Network Sampling with Memory: A Proposal for More Efficient Sampling from Social Networks

TitleNetwork Sampling with Memory: A Proposal for More Efficient Sampling from Social Networks
Publication TypeJournal Article
Year of Publication2012
AuthorsTed Mouw, Ashton M. Verdery
JournalSociological Methodology
Volume42
Issue1
Pagination206-256
ISSN00811750
Abstract

Techniques for sampling from networks have grown into an important area of research across several fields. For sociologists, the possibility of sampling from a network is appealing for two reasons: (1) A network sample can yield substantively interesting data about network structures and social interactions, and (2) it is useful in situations in which study populations are difficult or impossible to survey with traditional sampling approaches because of the lack of a sampling frame.

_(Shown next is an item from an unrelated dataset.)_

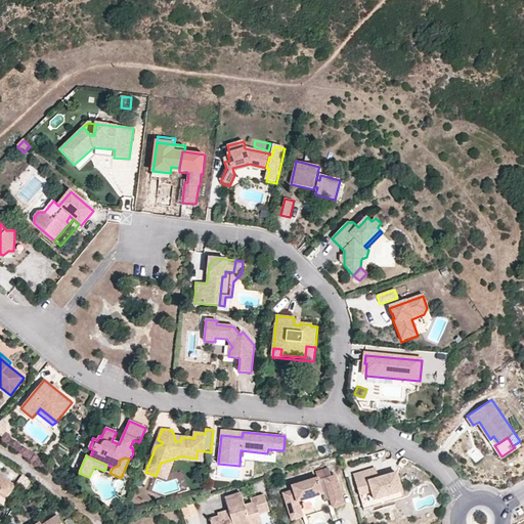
[(167,479),(173,462),(172,460),(161,463),(156,476),(167,479)]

Despite its appeal, methodological concerns about the precision and accuracy of network-based sampling methods remain. In particular, recent research has shown that sampling from a network using a random walk–based approach such as respondent-driven sampling (RDS) can result in a high design effect (DE): the ratio of the sampling variance to the sampling variance of simple random sampling (SRS). A high DE means that more cases must be collected to achieve the same level of precision as SRS. In this article, we propose an alternative strategy, network sampling with memory (NSM), which collects network data from respondents to reduce DEs and, correspondingly, the number of interviews needed to achieve a given level of statistical power. NSM combines a “list” mode, in which all individuals on the revealed network list are sampled with the same cumulative probability, with a “search” mode, which gives priority to bridge nodes connecting the current sample to unexplored parts of the network. We test the relative efficiency of NSM compared with RDS and SRS on 162 school and university networks from the National Longitudinal Study of Adolescent Health and Facebook that range in size from 110 to 16,278 nodes. The results show that the average DE for NSM on these 162 networks is 1.16, which is very close to the efficiency of a simple random sample (DE = 1) and 98.5 percent lower than the average DE we observed for RDS.

DOI10.1177/0081175012461248
Short TitleNetwork Sampling with Memory